Pills containing ephedra are touted to decrease appetite. But they can cause dangerous side effects, including heart attacks, seizures, strokes and sudden death. Ephedra, although banned by the U.S. Food and Drug Administration (FDA), can be purchased online. Herbal supplements that contain the plant-derived chemical ephedrine also are available online and can cause similar health problems.
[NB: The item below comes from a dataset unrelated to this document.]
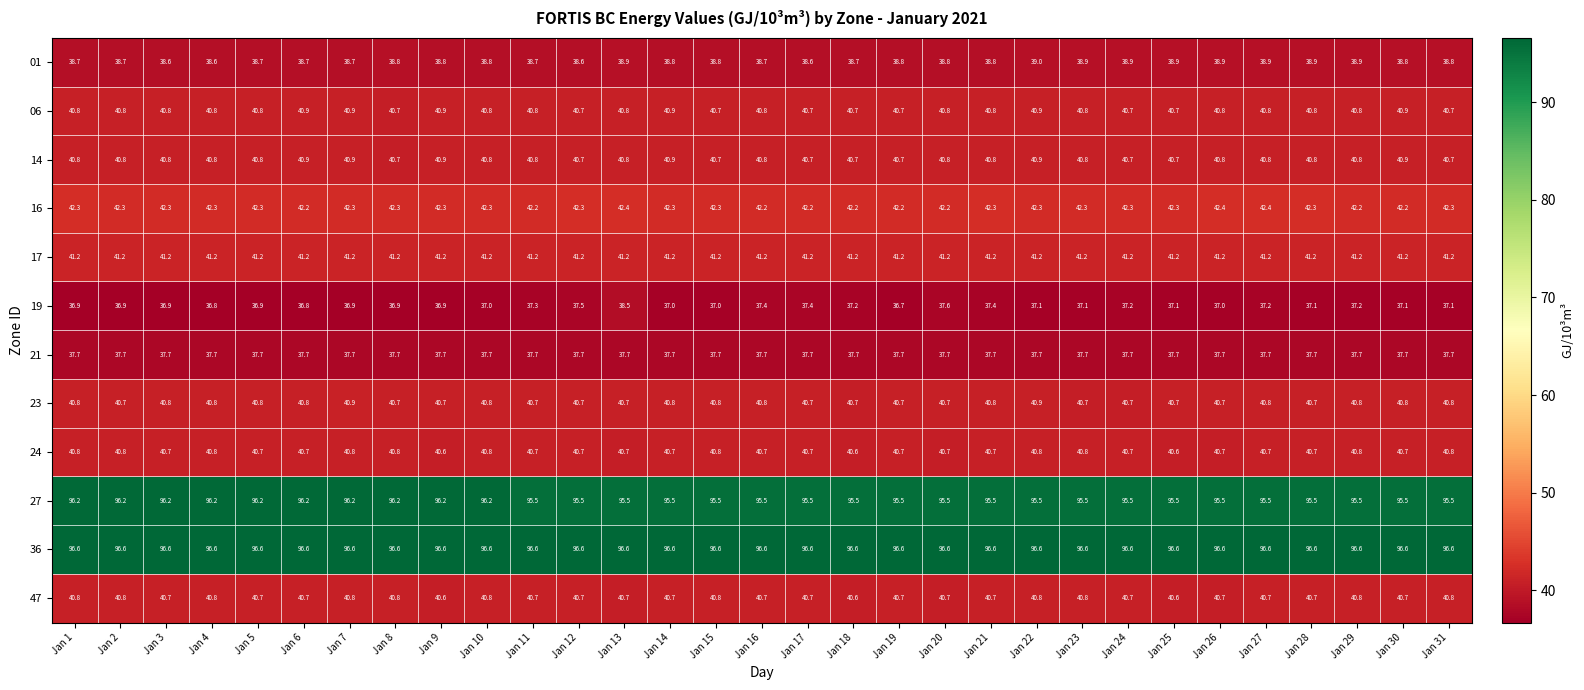

The 23 series shows 40.8 at Jan 6. True or false?

True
Other weight-loss pills can contain a cocktail of ingredients, including herbs, botanicals, vitamins, minerals, caffeine or laxatives. It's too often unknown how these ingredients, individually or in combination, could affect individuals. The risk of adverse reactions increases when diet pills are taken with other medications.
The FDA has approved the weight-loss drug Alli, a reduced-strength version of the prescription drug orlistat (Xenical). Alli is taken with meals and promotes weight loss by decreasing absorption of fat by the intestines. It's intended for use as part of a reduced-calorie, low-fat diet. When individuals don't reduce fat in the diet, diarrhea and gas with oily spotting can be significant side effects.
While diet pill claims may be tempting, weight loss only happens when more calories are burned than consumed.